THE UNINSURED: 7 Million Californians Lack Health Insurance
The number of Californians without health insurance grew at a rate of 50,000 per month, resulting in 7 million residents without medical insurance, according to a new report issued jointly by the public health schools of the University of California-Berkeley and the University of California-Los Angeles. The annual report found that even as the economy boomed, health insurance enrollment declined steadily.
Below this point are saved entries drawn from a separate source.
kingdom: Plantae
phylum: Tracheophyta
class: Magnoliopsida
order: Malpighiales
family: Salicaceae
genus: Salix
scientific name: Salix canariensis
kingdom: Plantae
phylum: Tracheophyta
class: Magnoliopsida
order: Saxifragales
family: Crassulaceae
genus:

Among the findings:
- Medi-Cal coverage dropped from 42% in 1996 to 32% in 1997, even as the state's population living in poverty increased 5%.
- Thirty-eight percent of Latinos are uninsured, and only 42% of employed Latinos have job-based insurance, compared with 69% of non-Latinos.
- Twenty-four percent of Asian Americans were uninsured in 1997, up from 19% the previous year.
- Nearly half of noncitizens were uninsured in 1997, compared to 44% the previous year.
- Citing expense as a barrier, nearly one-third of uninsured adults did not seek medical attention when they needed it.
- Only 34% of uninsured women over age 50 received mammograms in the past two years and only 39% received a breast examination in the past year.
Here's An Idea
In an effort to improve access to health insurance, the authors offer several recommendations:
- Establish purchasing pools to negotiate group rates.
- Create a state insurance purchasing pool for small businesses with 50 to 100 employees, modeled after the Health Insurance Plan of California.
- Streamline the state's new Healthy Families program.
- Move regulation of managed care health plans to a new state agency, rather than the Department of Corporations.
- Establish an independent review process for HMO members' appeals.